In the records below, find the line with "right wrist: (498, 364, 9)", then copy each line exactly until you have copied the line with "right hip: (241, 287, 5)". Leave any picture out.

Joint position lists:
• • • •

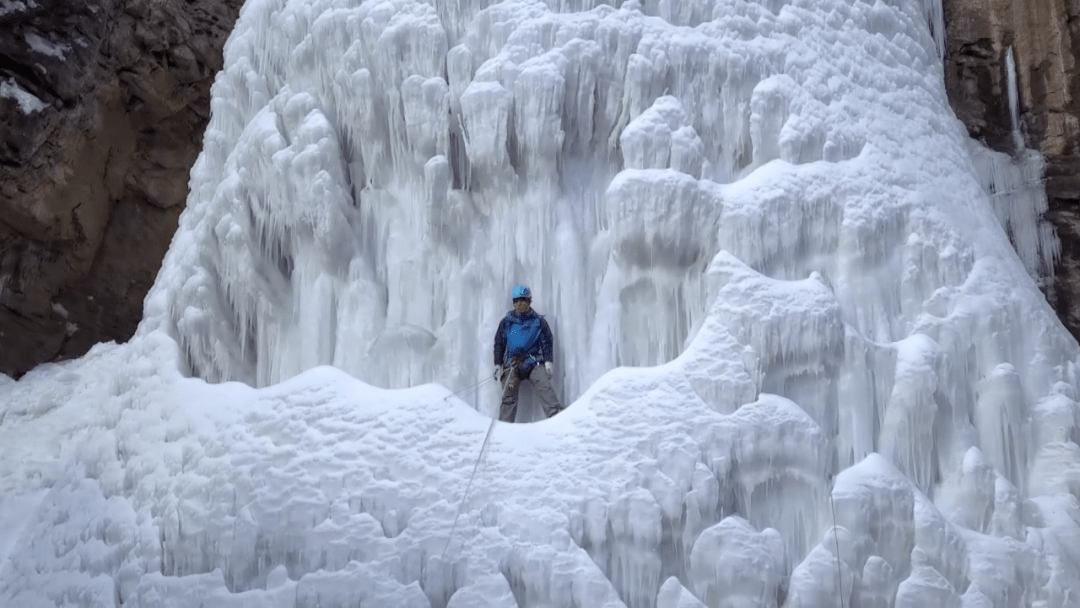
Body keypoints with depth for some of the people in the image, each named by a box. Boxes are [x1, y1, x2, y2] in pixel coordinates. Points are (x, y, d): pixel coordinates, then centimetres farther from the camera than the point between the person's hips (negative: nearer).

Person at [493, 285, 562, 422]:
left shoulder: (538, 321, 9)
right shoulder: (506, 322, 13)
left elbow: (546, 342, 9)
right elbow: (499, 343, 16)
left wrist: (547, 361, -3)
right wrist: (498, 364, 9)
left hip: (533, 361, -1)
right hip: (512, 363, 1)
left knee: (544, 386, -21)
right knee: (509, 396, -6)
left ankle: (556, 415, -27)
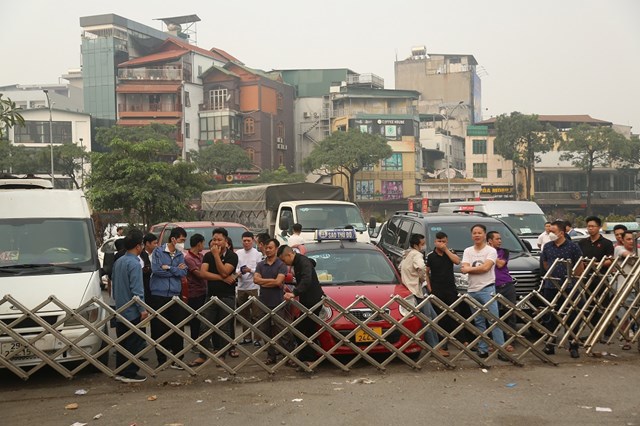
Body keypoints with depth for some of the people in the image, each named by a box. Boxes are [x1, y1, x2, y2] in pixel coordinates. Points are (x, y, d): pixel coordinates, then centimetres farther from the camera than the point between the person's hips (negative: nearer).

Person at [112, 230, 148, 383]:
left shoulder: (118, 262, 11)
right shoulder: (134, 263, -17)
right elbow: (136, 289, -20)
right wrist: (142, 309, -17)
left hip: (120, 310, 9)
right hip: (132, 311, -9)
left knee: (122, 342, 14)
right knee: (135, 343, -1)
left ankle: (120, 371, 19)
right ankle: (130, 373, 1)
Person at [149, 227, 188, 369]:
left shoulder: (180, 255, 11)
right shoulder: (158, 251, 0)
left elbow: (184, 272, -1)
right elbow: (156, 269, -13)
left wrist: (168, 268, -11)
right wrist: (176, 270, -5)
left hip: (175, 295, 3)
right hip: (158, 295, -3)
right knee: (158, 329, 1)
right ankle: (161, 359, 13)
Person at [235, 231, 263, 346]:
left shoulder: (258, 254, -4)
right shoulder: (238, 253, 8)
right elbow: (234, 267, 5)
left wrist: (250, 270, -22)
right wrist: (238, 272, -16)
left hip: (254, 287, -5)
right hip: (241, 287, 5)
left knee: (255, 314, -1)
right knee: (243, 314, 13)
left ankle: (257, 338, 6)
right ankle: (247, 337, 24)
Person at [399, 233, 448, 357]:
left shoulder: (406, 254, 16)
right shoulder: (416, 254, -15)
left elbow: (400, 268, 28)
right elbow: (420, 267, -34)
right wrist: (422, 277, -15)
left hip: (413, 290, 10)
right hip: (418, 291, -10)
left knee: (432, 317, 14)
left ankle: (435, 344, 17)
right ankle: (434, 347, -2)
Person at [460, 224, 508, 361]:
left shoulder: (491, 251, -1)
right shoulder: (468, 251, 12)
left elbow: (486, 267, -16)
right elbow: (464, 269, -1)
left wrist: (469, 269, -6)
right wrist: (478, 268, -14)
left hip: (487, 289, -5)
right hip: (472, 290, 5)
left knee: (494, 320, -9)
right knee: (479, 322, 10)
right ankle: (482, 349, 15)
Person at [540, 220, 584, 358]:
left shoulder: (572, 246, -5)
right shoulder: (547, 246, 7)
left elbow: (580, 267, 1)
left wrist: (571, 276, 0)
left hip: (568, 287, -4)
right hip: (550, 287, 4)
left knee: (571, 317, 0)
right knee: (549, 318, 8)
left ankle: (573, 346, 7)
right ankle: (550, 345, 18)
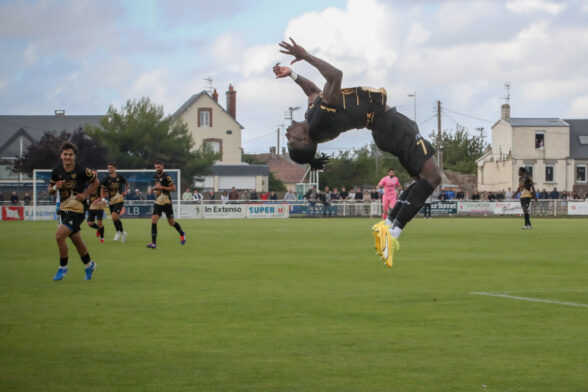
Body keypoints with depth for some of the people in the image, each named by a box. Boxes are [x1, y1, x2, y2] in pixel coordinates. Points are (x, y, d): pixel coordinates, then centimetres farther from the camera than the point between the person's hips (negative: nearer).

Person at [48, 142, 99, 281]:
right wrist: (55, 187, -13)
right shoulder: (57, 171, 0)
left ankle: (63, 267, -3)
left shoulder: (82, 171, -13)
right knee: (76, 240, 17)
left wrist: (85, 194, -7)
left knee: (59, 235, -20)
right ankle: (89, 265, 39)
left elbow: (96, 182, 3)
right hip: (64, 209, 6)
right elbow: (50, 190, 9)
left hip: (77, 209, -6)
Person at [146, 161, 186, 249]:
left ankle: (182, 234, 35)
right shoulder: (156, 176, 11)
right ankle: (153, 243, -14)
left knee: (171, 223, 5)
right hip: (158, 202, 6)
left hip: (166, 203, -6)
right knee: (154, 220, -11)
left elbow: (173, 188, -17)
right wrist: (154, 189, 12)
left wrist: (162, 187, -21)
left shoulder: (166, 177, -12)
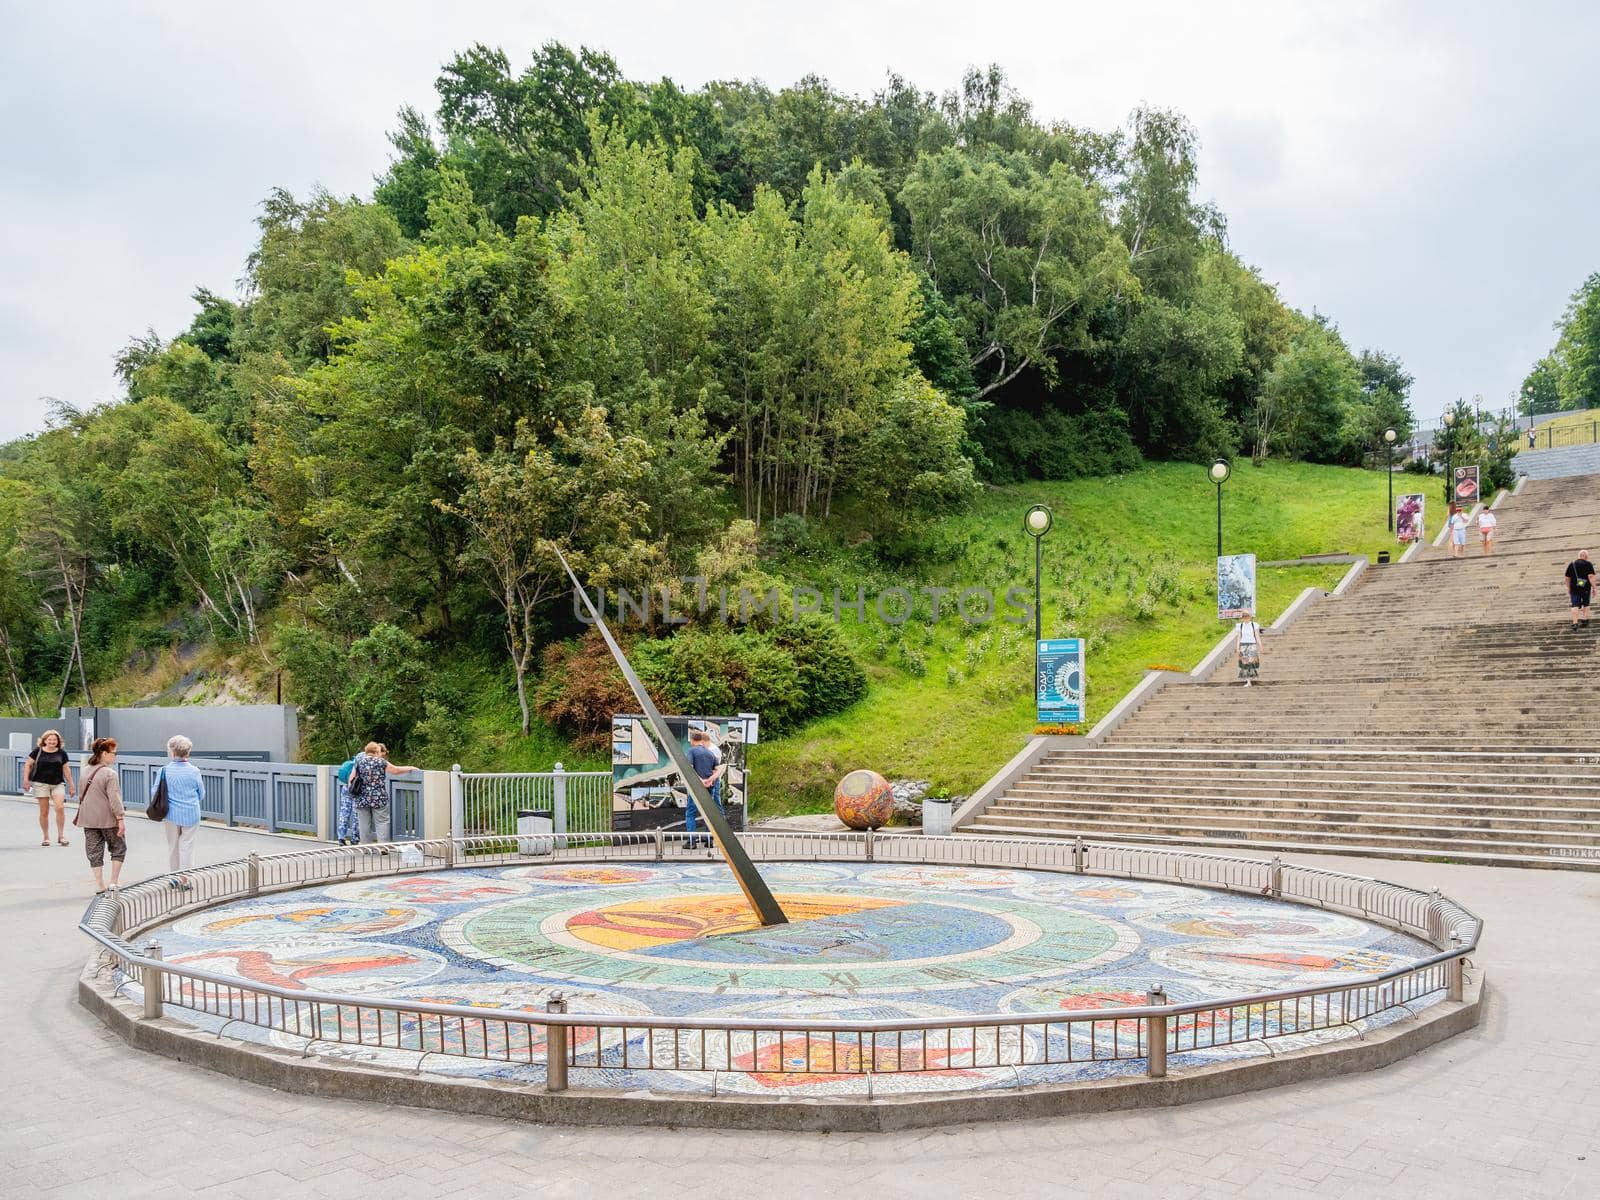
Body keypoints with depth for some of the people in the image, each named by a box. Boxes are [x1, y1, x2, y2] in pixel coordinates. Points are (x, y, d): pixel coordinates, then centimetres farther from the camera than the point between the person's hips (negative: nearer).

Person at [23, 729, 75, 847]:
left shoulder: (62, 753, 5)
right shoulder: (37, 751, 1)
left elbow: (66, 769, 9)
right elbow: (27, 765, 5)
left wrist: (71, 784, 8)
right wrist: (26, 780, -5)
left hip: (58, 784, 1)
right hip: (41, 784, -1)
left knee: (60, 807, -14)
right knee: (44, 811, 3)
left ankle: (61, 835, -4)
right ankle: (46, 837, 14)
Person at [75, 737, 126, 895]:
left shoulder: (85, 770, 6)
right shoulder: (109, 773, -16)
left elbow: (82, 795, 14)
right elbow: (114, 799, -19)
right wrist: (120, 819, -17)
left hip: (88, 819, 6)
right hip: (108, 819, -6)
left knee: (94, 852, 11)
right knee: (118, 849, 10)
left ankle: (99, 886, 13)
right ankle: (113, 883, 4)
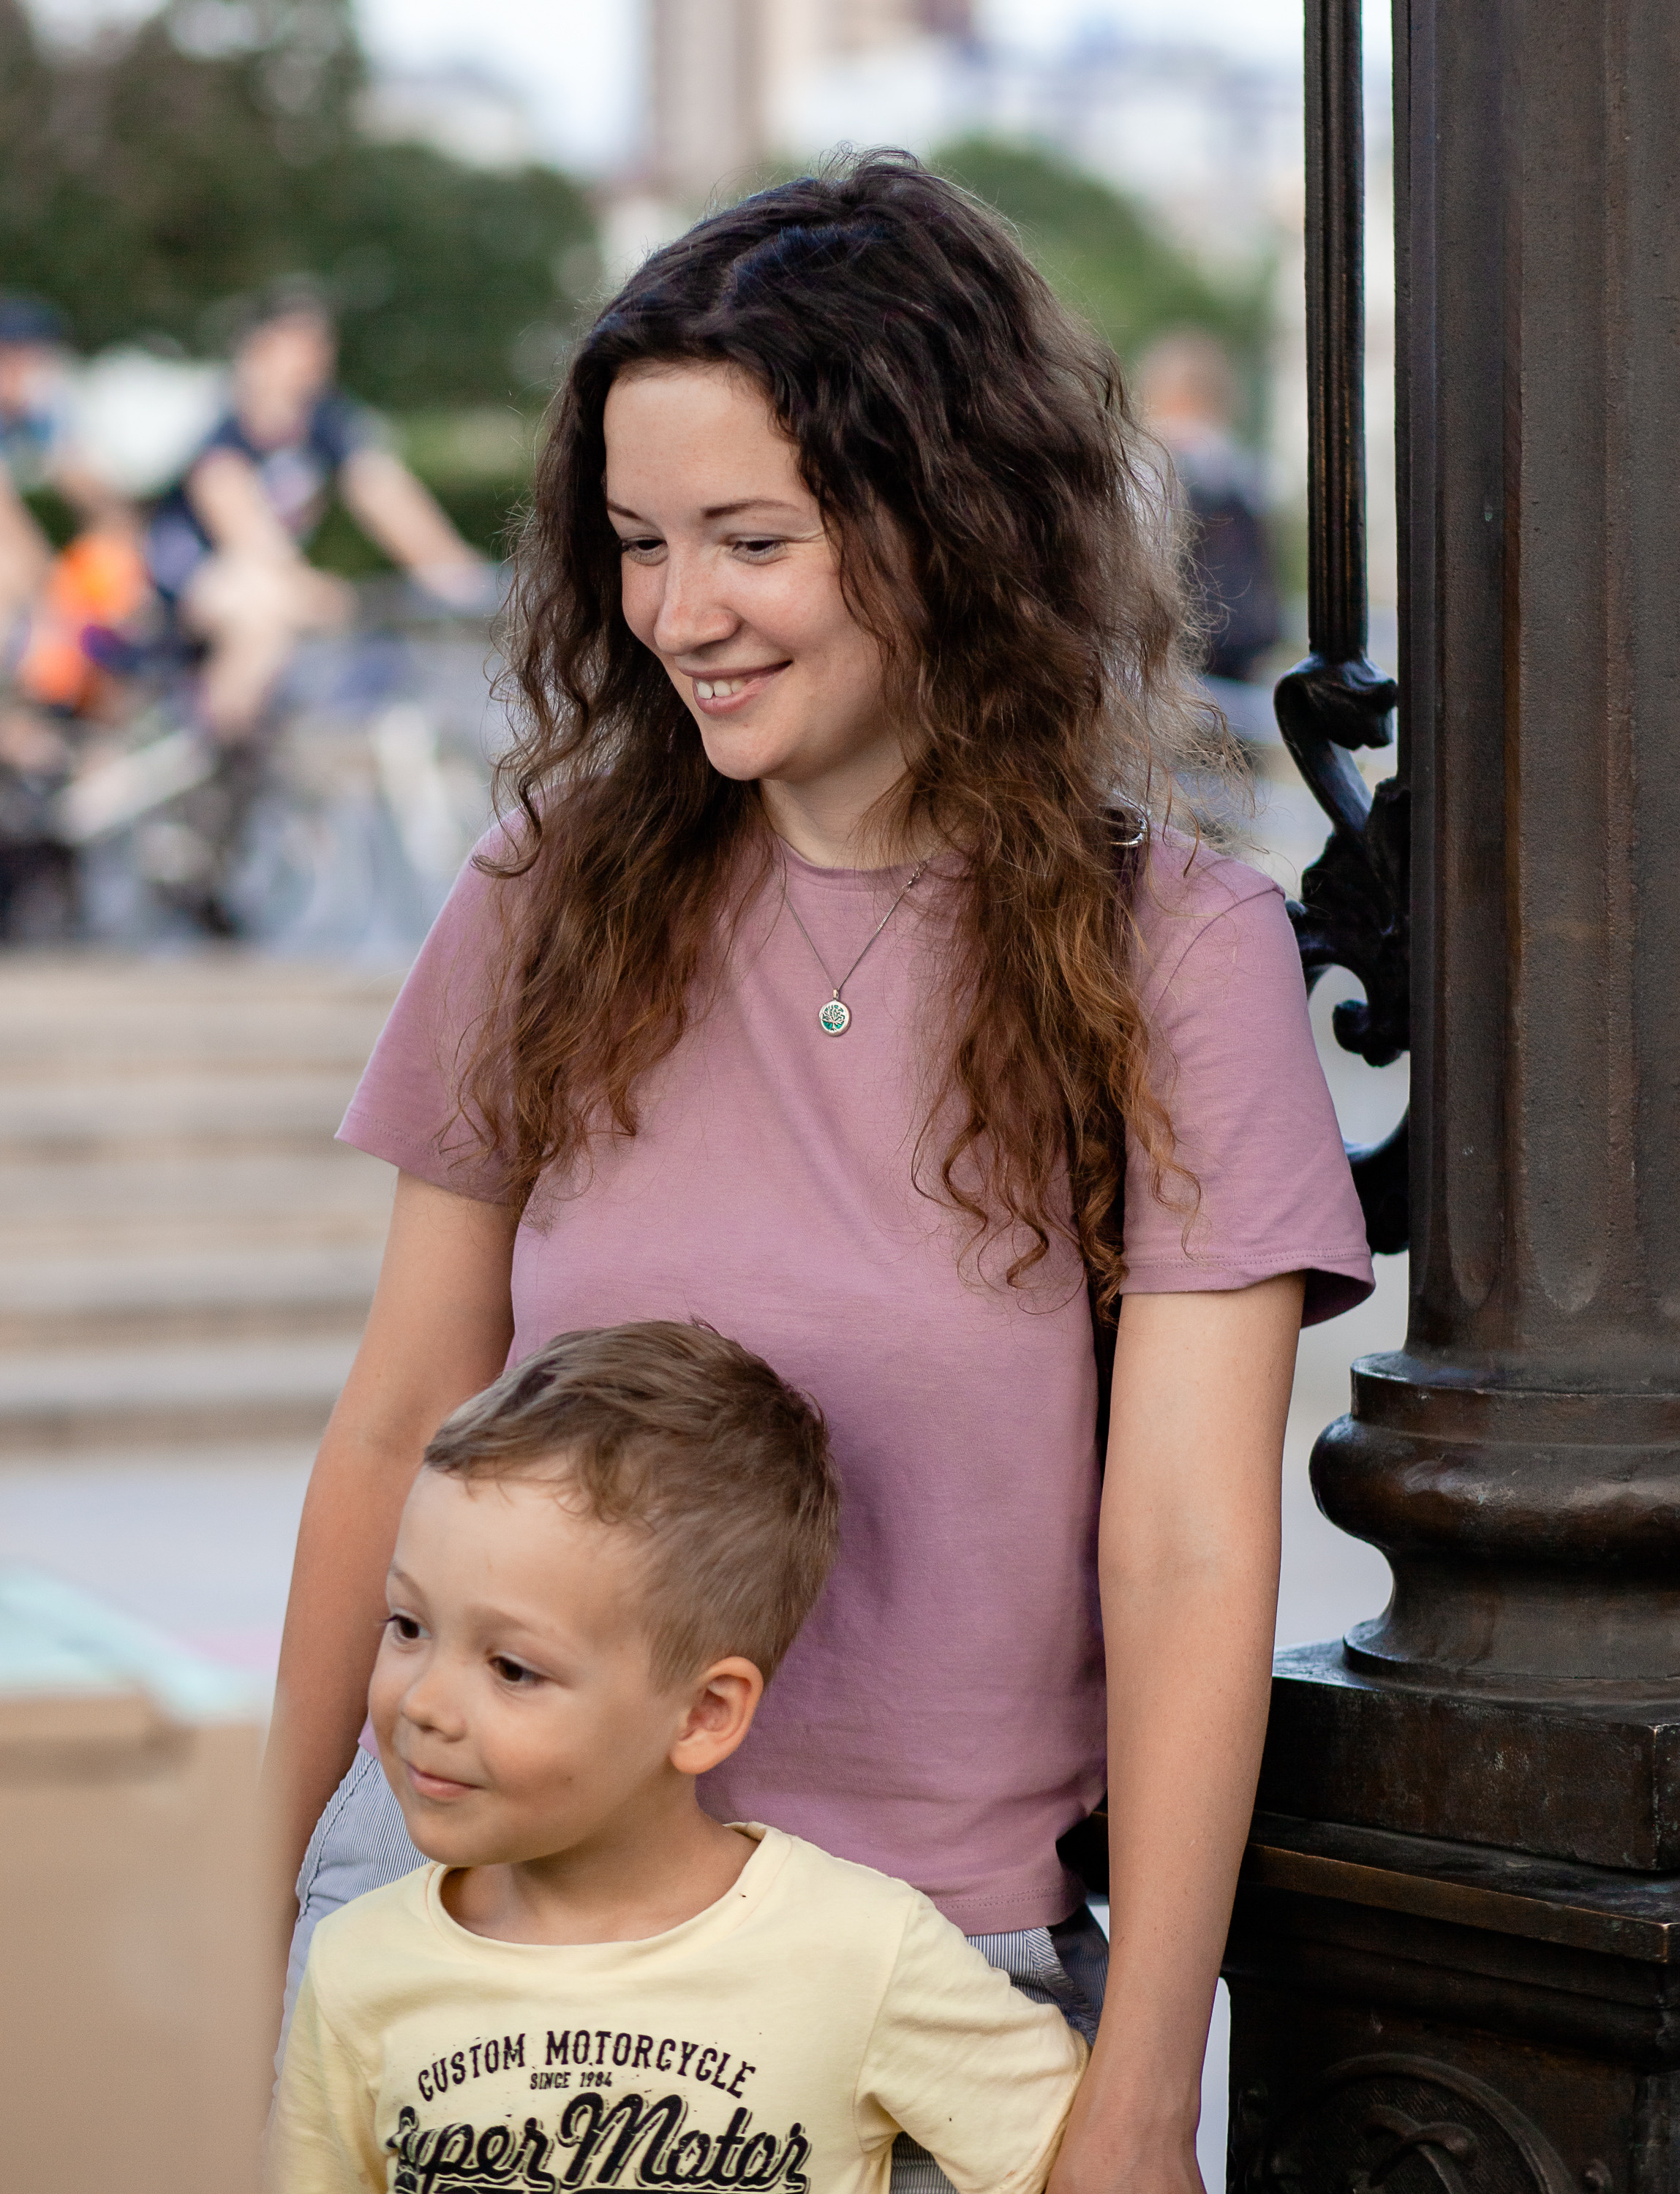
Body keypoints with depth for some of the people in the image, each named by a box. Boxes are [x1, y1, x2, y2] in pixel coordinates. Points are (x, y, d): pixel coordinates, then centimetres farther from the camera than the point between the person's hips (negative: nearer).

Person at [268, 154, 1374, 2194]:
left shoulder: (1174, 950, -6)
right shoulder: (552, 897, 3)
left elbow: (1188, 1560, -10)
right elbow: (404, 1420, 9)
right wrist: (258, 1876, 11)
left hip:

• • • •

Reply
right wrist: (498, 364, 9)
left hip: (533, 361, -1)
right hip: (512, 363, 1)
left knee: (544, 386, -21)
right knee: (509, 396, -6)
left ankle: (556, 415, -27)
Body keypoints with depth for some of the people in the image, each named by a box. Boxes are [x1, y1, x2, y2] in pixel coordinates. Points are (x, y, d): pixel coordinates, then centimetres farther from the camera than the point between the person's hips (negative: nearer).

Person at [112, 230, 148, 383]:
left shoulder: (118, 262, 11)
right shoulder: (134, 263, -17)
right elbow: (136, 289, -20)
right wrist: (142, 309, -17)
left hip: (120, 310, 9)
right hip: (132, 311, -9)
left knee: (122, 342, 14)
right knee: (135, 343, -1)
left ankle: (120, 371, 19)
right ankle: (130, 373, 1)
Person at [149, 227, 188, 369]:
left shoulder: (180, 255, 11)
right shoulder: (158, 251, 0)
left elbow: (184, 272, -1)
right elbow: (156, 269, -13)
left wrist: (168, 268, -11)
right wrist: (176, 270, -5)
left hip: (175, 295, 3)
right hip: (158, 295, -3)
right knee: (158, 329, 1)
right ankle: (161, 359, 13)
Person at [235, 231, 263, 346]:
left shoulder: (258, 254, -4)
right shoulder: (238, 253, 8)
right elbow: (234, 267, 5)
left wrist: (250, 270, -22)
right wrist: (238, 272, -16)
left hip: (254, 287, -5)
right hip: (241, 287, 5)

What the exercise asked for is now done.